Community-based watershed planning
Subwatersheds where Le Sueur River Watershed Network members are carrying out the 7 Recommendations for cleaner water and river health.
Le Sueur River - Mankato / River Park Drive
Near the outlet of the Le Sueur River Watershed in Mankato, homeowners and farmers are experiencing rapid loss of their land and several feet of mucky sediment settling out on their property. Homeowners in Mankato Township, Don & Becky Waskosky are organizing their neighbors and downstreamers from the Le Sueur River to encourage local policymakers, staff and citizens to make water storage a priority and protect our land resources by stabilizing river flows throughout the watershed.

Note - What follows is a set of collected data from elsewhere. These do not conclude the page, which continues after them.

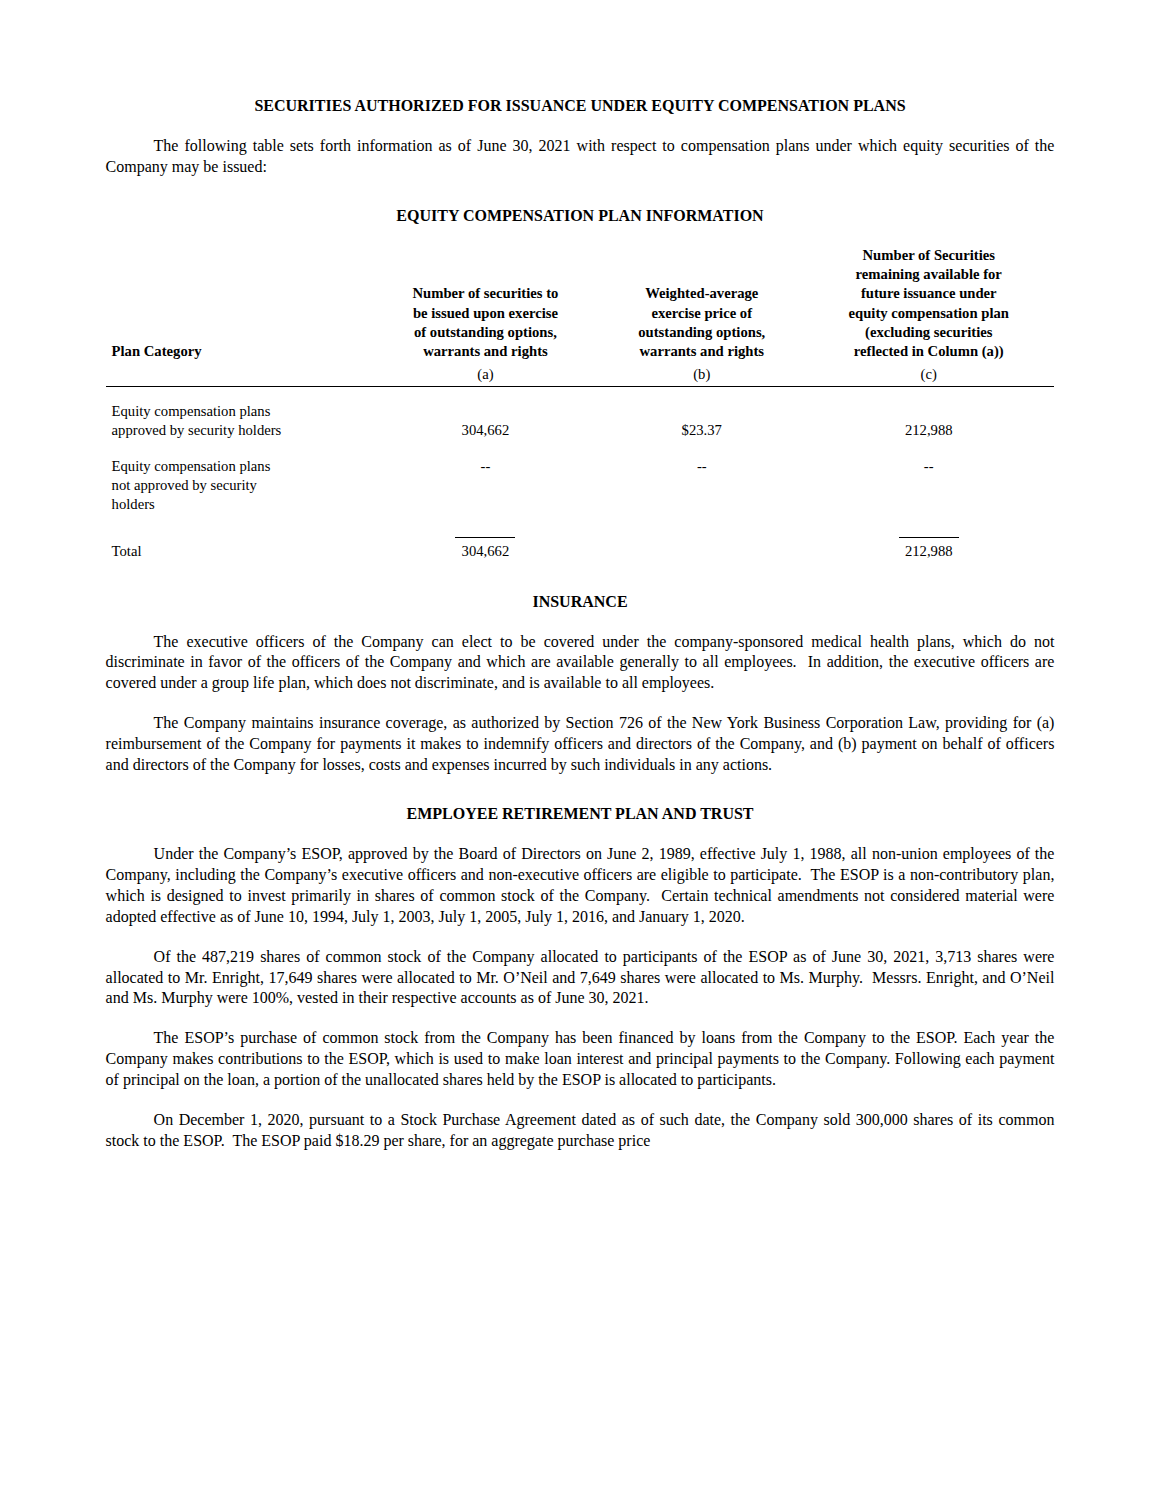SECURITIES AUTHORIZED FOR ISSUANCE UNDER EQUITY COMPENSATION PLANS
The following table sets forth information as of June 30, 2021 with respect to compensation plans under which equity securities of the Company may be issued:
EQUITY COMPENSATION PLAN INFORMATION
| Plan Category | Number of securities to be issued upon exercise of outstanding options, warrants and rights | Weighted-average exercise price of outstanding options, warrants and rights | Number of Securities remaining available for future issuance under equity compensation plan (excluding securities reflected in Column (a)) |
| --- | --- | --- | --- |
| | (a) | (b) | (c) |
| Equity compensation plans approved by security holders | 304,662 | $23.37 | 212,988 |
| Equity compensation plans not approved by security holders | -- | -- | -- |
| Total | 304,662 | | 212,988 |
INSURANCE
The executive officers of the Company can elect to be covered under the company-sponsored medical health plans, which do not discriminate in favor of the officers of the Company and which are available generally to all employees. In addition, the executive officers are covered under a group life plan, which does not discriminate, and is available to all employees.
The Company maintains insurance coverage, as authorized by Section 726 of the New York Business Corporation Law, providing for (a) reimbursement of the Company for payments it makes to indemnify officers and directors of the Company, and (b) payment on behalf of officers and directors of the Company for losses, costs and expenses incurred by such individuals in any actions.
EMPLOYEE RETIREMENT PLAN AND TRUST
Under the Company’s ESOP, approved by the Board of Directors on June 2, 1989, effective July 1, 1988, all non-union employees of the Company, including the Company’s executive officers and non-executive officers are eligible to participate. The ESOP is a non-contributory plan, which is designed to invest primarily in shares of common stock of the Company. Certain technical amendments not considered material were adopted effective as of June 10, 1994, July 1, 2003, July 1, 2005, July 1, 2016, and January 1, 2020.
Of the 487,219 shares of common stock of the Company allocated to participants of the ESOP as of June 30, 2021, 3,713 shares were allocated to Mr. Enright, 17,649 shares were allocated to Mr. O’Neil and 7,649 shares were allocated to Ms. Murphy. Messrs. Enright, and O’Neil and Ms. Murphy were 100%, vested in their respective accounts as of June 30, 2021.
The ESOP’s purchase of common stock from the Company has been financed by loans from the Company to the ESOP. Each year the Company makes contributions to the ESOP, which is used to make loan interest and principal payments to the Company. Following each payment of principal on the loan, a portion of the unallocated shares held by the ESOP is allocated to participants.
On December 1, 2020, pursuant to a Stock Purchase Agreement dated as of such date, the Company sold 300,000 shares of its common stock to the ESOP. The ESOP paid $18.29 per share, for an aggregate purchase price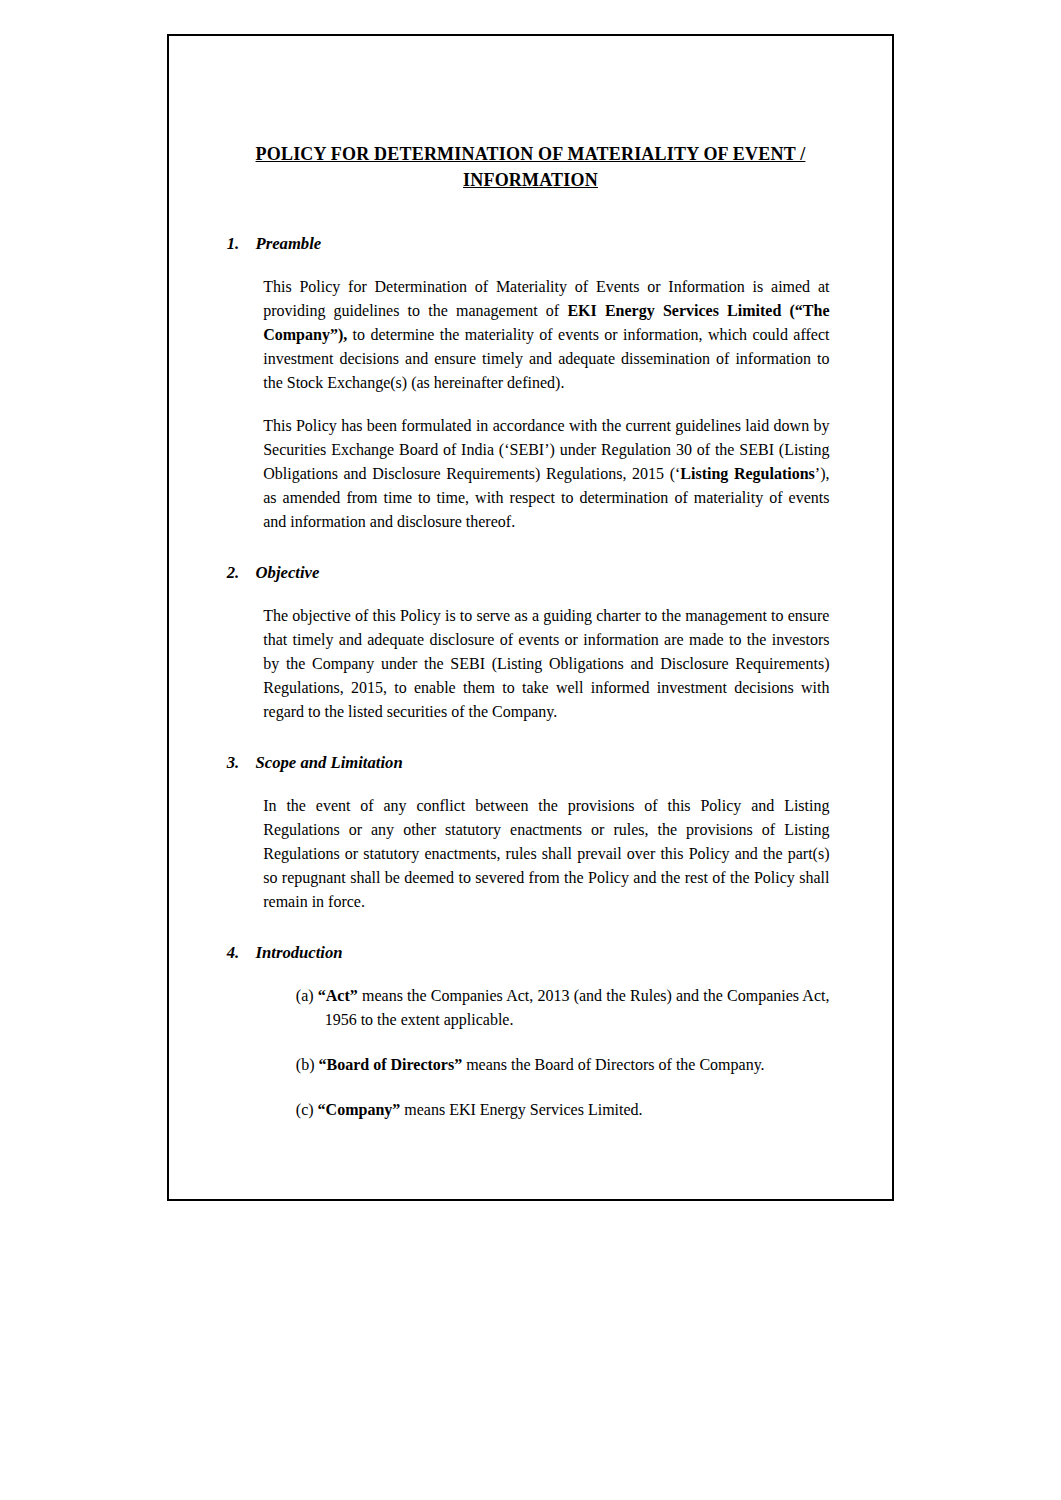POLICY FOR DETERMINATION OF MATERIALITY OF EVENT /
INFORMATION
1. Preamble
This Policy for Determination of Materiality of Events or Information is aimed at providing guidelines to the management of EKI Energy Services Limited (“The Company”), to determine the materiality of events or information, which could affect investment decisions and ensure timely and adequate dissemination of information to the Stock Exchange(s) (as hereinafter defined).
This Policy has been formulated in accordance with the current guidelines laid down by Securities Exchange Board of India (‘SEBI’) under Regulation 30 of the SEBI (Listing Obligations and Disclosure Requirements) Regulations, 2015 (‘Listing Regulations’), as amended from time to time, with respect to determination of materiality of events and information and disclosure thereof.
2. Objective
The objective of this Policy is to serve as a guiding charter to the management to ensure that timely and adequate disclosure of events or information are made to the investors by the Company under the SEBI (Listing Obligations and Disclosure Requirements) Regulations, 2015, to enable them to take well informed investment decisions with regard to the listed securities of the Company.
3. Scope and Limitation
In the event of any conflict between the provisions of this Policy and Listing Regulations or any other statutory enactments or rules, the provisions of Listing Regulations or statutory enactments, rules shall prevail over this Policy and the part(s) so repugnant shall be deemed to severed from the Policy and the rest of the Policy shall remain in force.
4. Introduction
(a) “Act” means the Companies Act, 2013 (and the Rules) and the Companies Act, 1956 to the extent applicable.
(b) “Board of Directors” means the Board of Directors of the Company.
(c) “Company” means EKI Energy Services Limited.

Overview of challenges in the Le Sueur River Watershed and impacts to downstreamers, from the perspective of local residents Don & Becky Waskosky, Le Sueur River Watershed Network Steering Committee members and Brooke Hacker, Minnesota Department of Natural Resources.
Joint County Ditch #6 & Waseca County Ditch #47
The City of New Richland in Waseca County is where the confluence of two public drainage systems is located and results in flooding throughout the town and surrounding area. In 2010 and 2016, the watershed experienced a 100-year precipitation event, which each year has a 1% likelihood of taking place. Then, 2015 3 inches of rainfall fell in 3 hours, a 10-year rain event. The greater occurrence of severe storms in the area has resulted in damage to the community and economic pressure on citizens to repair infrastructure that is continually being damaged. County and City staff are working Le Sueur River Watershed Network to keep the conversation about temporary water storage solutions at the forefront of residents' minds while adapting long-term mitigation plans.
To follow thier progress click here: JC#6 & CD#47 subwatersheds
Freeborn Lake - Headwaters of Cobb River
Freeborn Lake is a large, shallow lake in Freeborn County, adjacent to the City of Freeborn. The lake is in the headwaters of the Cobb River Watershed. The lake covers 2,222 acres, and currently sees limited recreational use and has low water clairty and minimal aquatic vegetation. In 2015, Freeborn County Transportation Department, Minnesota Department of Natural Resources (MNDNR) and Ducks Unlimited started the conversation to implement a Lake Reclamation Project and update dam infrastructure. The Le Sueur RIver Watershed Network provided technical assistance in preparing maps for the lake management plan and continuing to work with watershed residents to work on upland projects providing benefit to the lake and downstreamers along the Cobb River.
To follow their progress click here: Freeborn Lake - Headwaters of Cobb River subwatersheds
Blue Earth County Ditch #57
The drainage project treats ~6,000 acres west of Mapleton, MN and serves as a model for establishing temporary water storage practices in the traditional drainage improvement process. Leaders took a community planning approach with landowners, citizens of Mapleton, Soil and Water Conservation District staff, County staff, state agencies, local elected officials and ISG working together to reduce peak flows while increasing drainage capacity. The project includes a storage basin, native grass buffers, two stage ditch, in-channel sediment storage, rate control weir, and water quality monitoring. Pat Duncanson, of Duncanson Growers provides tours to state elected officials, community members, research groups, and students to spread the awareness of alternatives and opportunities for stabilizing hydrology in altered watersheds while maintaining drainage. Minnesota Department of Agriculture (MDA) and Minnesota Department of Natural Resources (MNDNR) have opted to continue monitoring the drainage system with Minnesota State University, Mankato to evaluate long-term impacts of project.
Le Sueur River - Waseca County Ditch #35
Waseca County Ditch #19
Gene Scheffert is working with neighbors to identify places to store water, as they evaluate options to improve drainage capacity of the system. They began a petition for a ditch improvement and repair along their system, during the planning they are identifying places to place temporary water storage to offset for increased drainage capacity in the system.
Bull Run Creek
County, SWCD and Network Steering Committee members are monitoring water flow and evaluating temporary water storage options across the landscape to stabilize hydrology.